You may not want spiders to crawl certain sections of your site for various reasons or perhaps if the page showed up in a search engine result, it wouldn’t be useful for the reader. Many of the extra URL’s that vBulletin produces are irrelevant to the end user, and if they landed on one of the pages you could possibly lose a valuable guest when they leave on the page they entered from.
Google Webmaster Tools has a robots.txt generator that you can use to help create the file. There are also a slew of other ways to block content, such as using “NOINDEX” meta tags, or password protecting directories. You can also use the services in Google Webmaster Tools to remove content from their index.
User-agent: * Disallow: /ajax.php Disallow: /attachment.php Disallow: /calendar.php Disallow: /cron.php Disallow: /editpost.php Disallow: /global.php Disallow: /image.php Disallow: /inlinemod.php Disallow: /joinrequests.php Disallow: /login.php Disallow: /member.php Disallow: /memberlist.php Disallow: /misc.php Disallow: /moderator.php Disallow: /newattachment.php Disallow: /newreply.php Disallow: /newthread.php Disallow: /online.php Disallow: /poll.php Disallow: /postings.php Disallow: /printthread.php Disallow: /private.php Disallow: /profile.php Disallow: /register.php Disallow: /report.php Disallow: /reputation.php Disallow: /search.php Disallow: /sendmessage.php Disallow: /showgroups.php Disallow: /subscription.php Disallow: /threadrate.php Disallow: /usercp.php Disallow: /usernote.php
Copy and paste the previous lines into your favorite text editor, call it robots.txt and upload it to your website root. You may need to change the paths of the files, for exmaple if your forums are at http://yoursite.com/forums you’ll need to use “Disallow: /forums/filename.php” instead.
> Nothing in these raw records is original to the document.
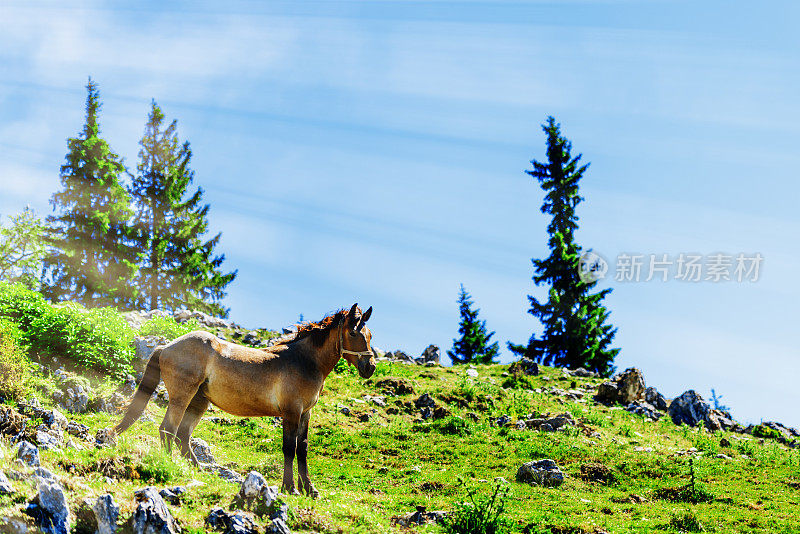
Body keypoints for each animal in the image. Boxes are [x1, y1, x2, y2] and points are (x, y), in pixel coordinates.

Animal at [114, 306, 376, 498]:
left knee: (183, 435)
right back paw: (171, 465)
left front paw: (310, 490)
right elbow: (289, 449)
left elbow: (302, 449)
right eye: (353, 333)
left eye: (370, 335)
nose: (370, 367)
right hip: (182, 396)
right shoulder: (291, 412)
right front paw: (290, 488)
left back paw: (197, 469)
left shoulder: (305, 414)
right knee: (168, 429)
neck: (304, 362)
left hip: (199, 401)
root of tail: (166, 346)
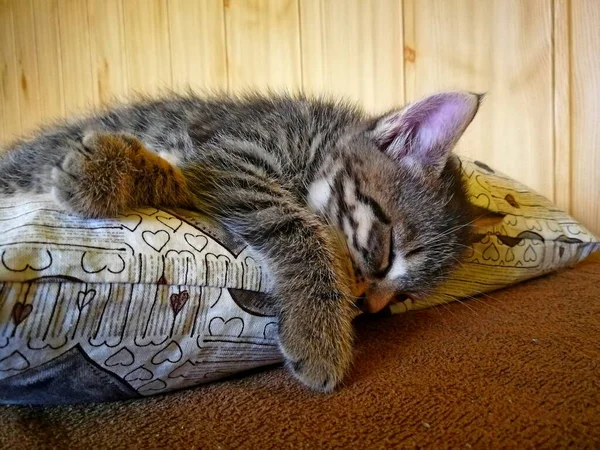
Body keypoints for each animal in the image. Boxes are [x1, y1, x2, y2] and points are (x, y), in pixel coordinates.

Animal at [0, 90, 478, 390]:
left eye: (403, 297)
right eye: (384, 255)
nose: (370, 307)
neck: (315, 142)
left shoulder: (213, 168)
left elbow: (182, 182)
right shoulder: (231, 155)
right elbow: (296, 226)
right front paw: (319, 333)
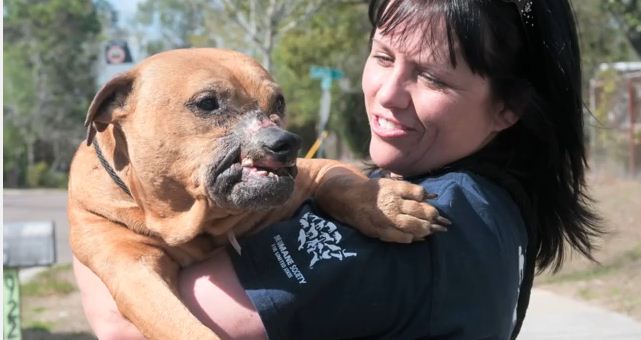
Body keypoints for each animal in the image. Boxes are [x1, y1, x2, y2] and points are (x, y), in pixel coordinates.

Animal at [66, 48, 444, 340]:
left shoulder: (317, 171)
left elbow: (340, 180)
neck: (198, 222)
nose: (287, 142)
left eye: (279, 101)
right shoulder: (133, 272)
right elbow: (180, 326)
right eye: (207, 103)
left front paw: (386, 204)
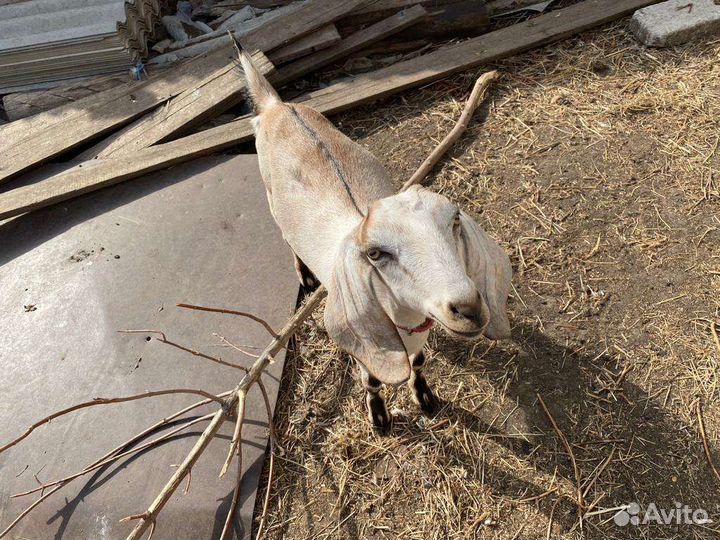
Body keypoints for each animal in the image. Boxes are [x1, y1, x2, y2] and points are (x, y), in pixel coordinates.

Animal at [239, 51, 513, 433]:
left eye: (455, 220)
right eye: (375, 253)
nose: (468, 308)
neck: (406, 323)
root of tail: (275, 106)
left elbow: (419, 362)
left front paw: (425, 398)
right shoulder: (367, 347)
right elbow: (372, 381)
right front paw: (379, 417)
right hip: (269, 195)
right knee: (284, 236)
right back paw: (304, 274)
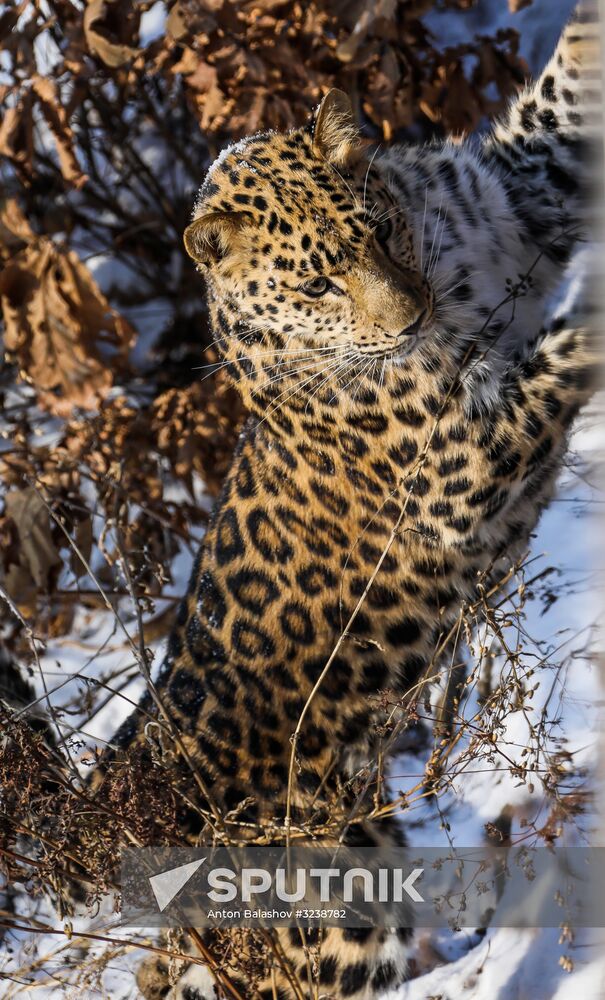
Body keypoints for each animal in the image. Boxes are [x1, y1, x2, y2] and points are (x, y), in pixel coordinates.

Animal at [90, 3, 601, 998]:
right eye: (317, 284)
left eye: (381, 234)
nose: (411, 321)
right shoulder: (456, 468)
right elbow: (559, 352)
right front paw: (599, 299)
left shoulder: (524, 185)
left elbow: (569, 92)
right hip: (334, 903)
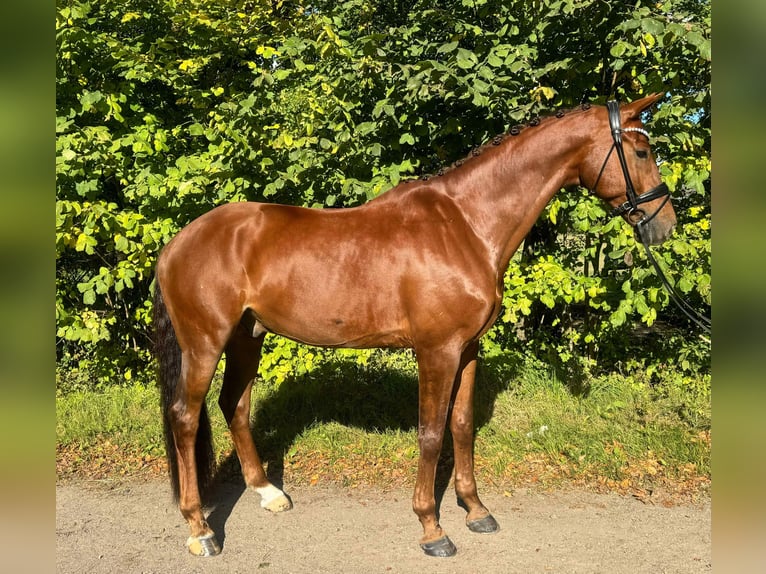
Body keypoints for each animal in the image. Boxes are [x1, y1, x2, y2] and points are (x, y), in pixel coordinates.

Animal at [153, 94, 676, 560]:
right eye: (641, 152)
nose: (664, 224)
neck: (466, 224)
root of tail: (177, 242)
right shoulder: (436, 350)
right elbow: (430, 432)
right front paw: (432, 529)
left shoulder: (467, 350)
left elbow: (461, 426)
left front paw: (476, 510)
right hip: (205, 343)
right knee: (185, 416)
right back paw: (201, 530)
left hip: (248, 337)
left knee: (234, 405)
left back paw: (267, 492)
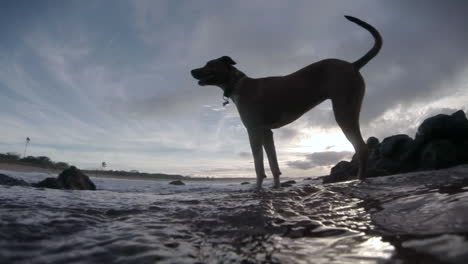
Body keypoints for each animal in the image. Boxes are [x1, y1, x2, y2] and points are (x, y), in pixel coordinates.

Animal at [190, 16, 380, 188]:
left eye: (210, 64)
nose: (192, 71)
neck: (237, 84)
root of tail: (352, 65)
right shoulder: (266, 133)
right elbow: (273, 164)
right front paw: (275, 186)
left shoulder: (253, 131)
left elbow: (258, 165)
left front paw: (257, 187)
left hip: (344, 111)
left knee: (361, 147)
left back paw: (360, 180)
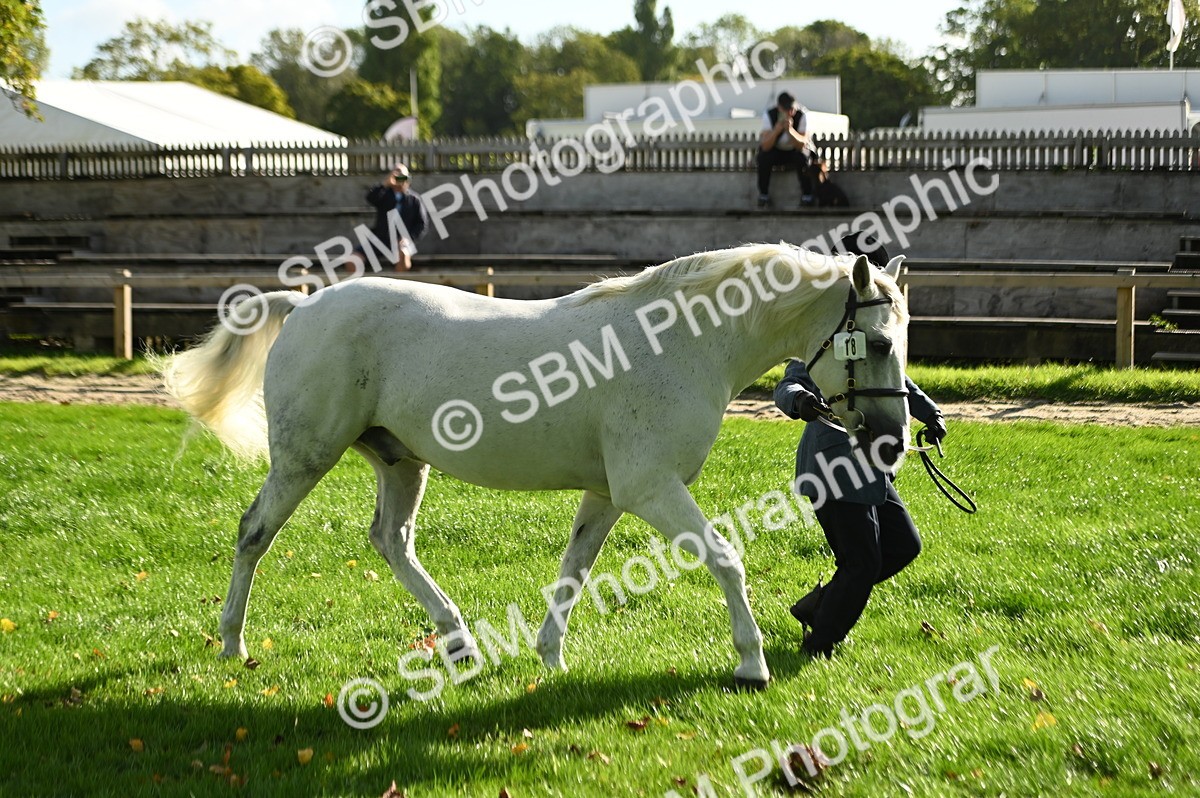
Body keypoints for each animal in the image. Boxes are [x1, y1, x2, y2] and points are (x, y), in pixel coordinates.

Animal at [162, 243, 911, 689]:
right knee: (253, 533)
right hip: (304, 458)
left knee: (390, 541)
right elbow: (726, 558)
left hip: (401, 462)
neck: (680, 343)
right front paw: (751, 662)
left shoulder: (609, 494)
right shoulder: (651, 487)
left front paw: (550, 656)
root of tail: (304, 306)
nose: (894, 440)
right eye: (877, 342)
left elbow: (574, 570)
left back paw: (460, 644)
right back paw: (232, 644)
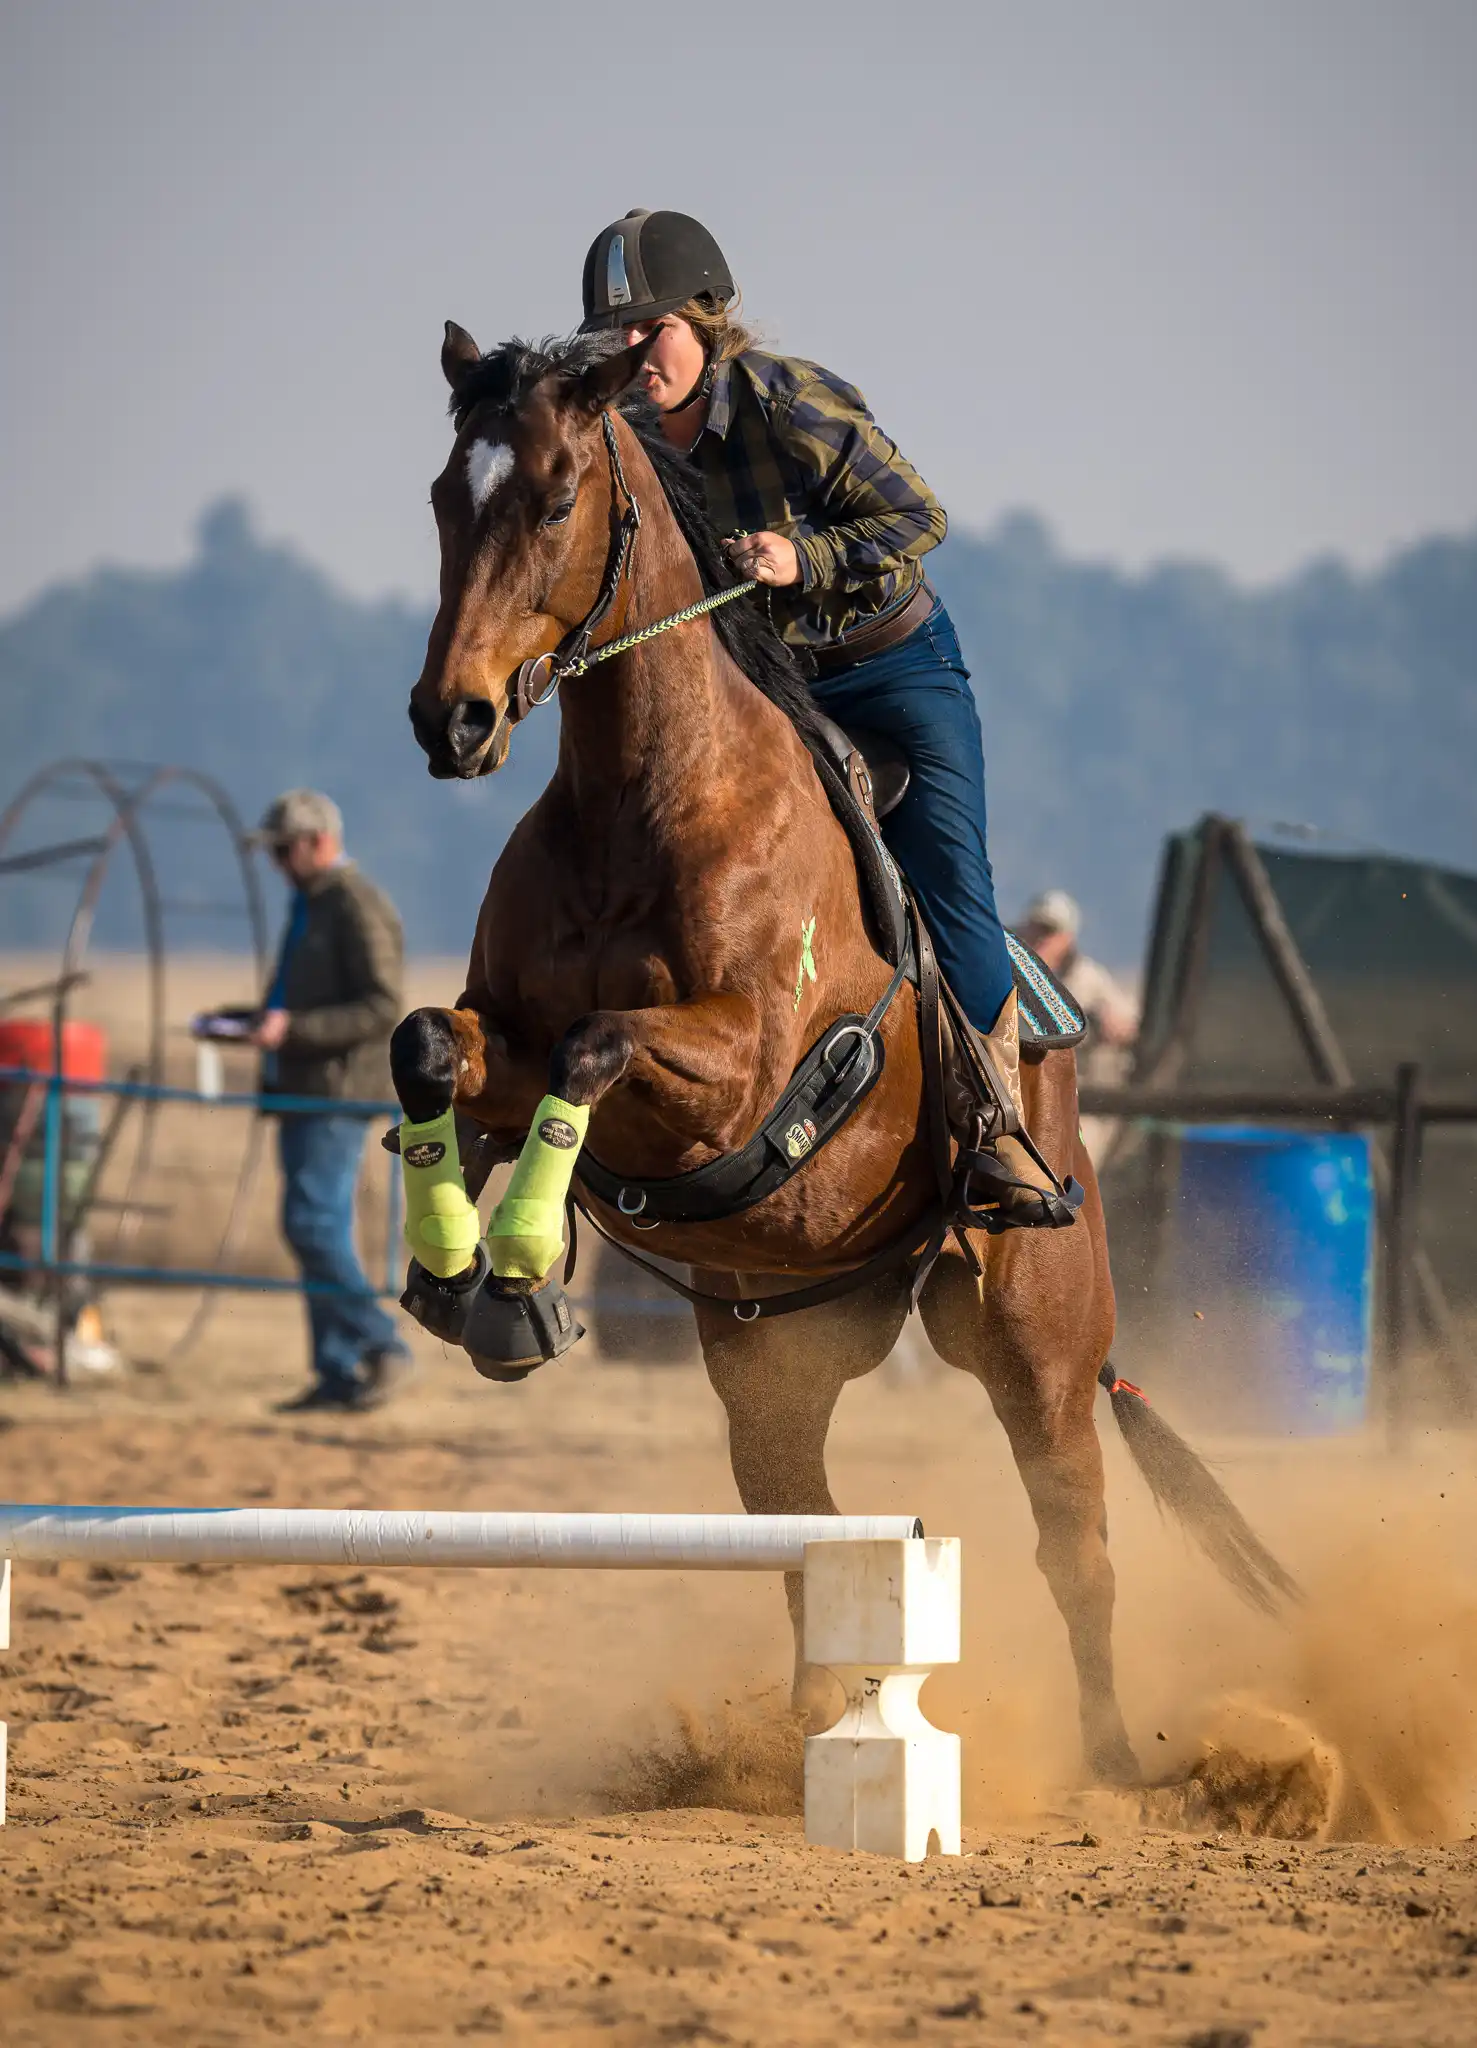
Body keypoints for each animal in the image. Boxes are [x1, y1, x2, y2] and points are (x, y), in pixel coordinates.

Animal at [391, 323, 1295, 1785]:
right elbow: (432, 1045)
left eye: (554, 498)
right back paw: (819, 1723)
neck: (646, 796)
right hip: (773, 1358)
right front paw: (451, 1266)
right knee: (803, 1528)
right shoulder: (497, 1033)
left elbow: (596, 1047)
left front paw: (522, 1271)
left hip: (1036, 1339)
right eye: (439, 499)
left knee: (1077, 1549)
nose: (450, 721)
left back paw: (1113, 1762)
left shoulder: (741, 1071)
Good Robots.txt Practices For vBulletin
- Avoid allowing search result like pages to be crawled. Nothing is more annoying than landing on a search result page, from a search result page.
- Don’t let a large number of auto-generated pages with the same, or only slightly different content to be crawled. Why you’d build a large number of pages with only slightly different content is beyond us to begin with.
- Don’t allow URL’s created as a result of proxy services to be crawled
- Find more secure methods for blocking search engines from crawling private or sensitive data.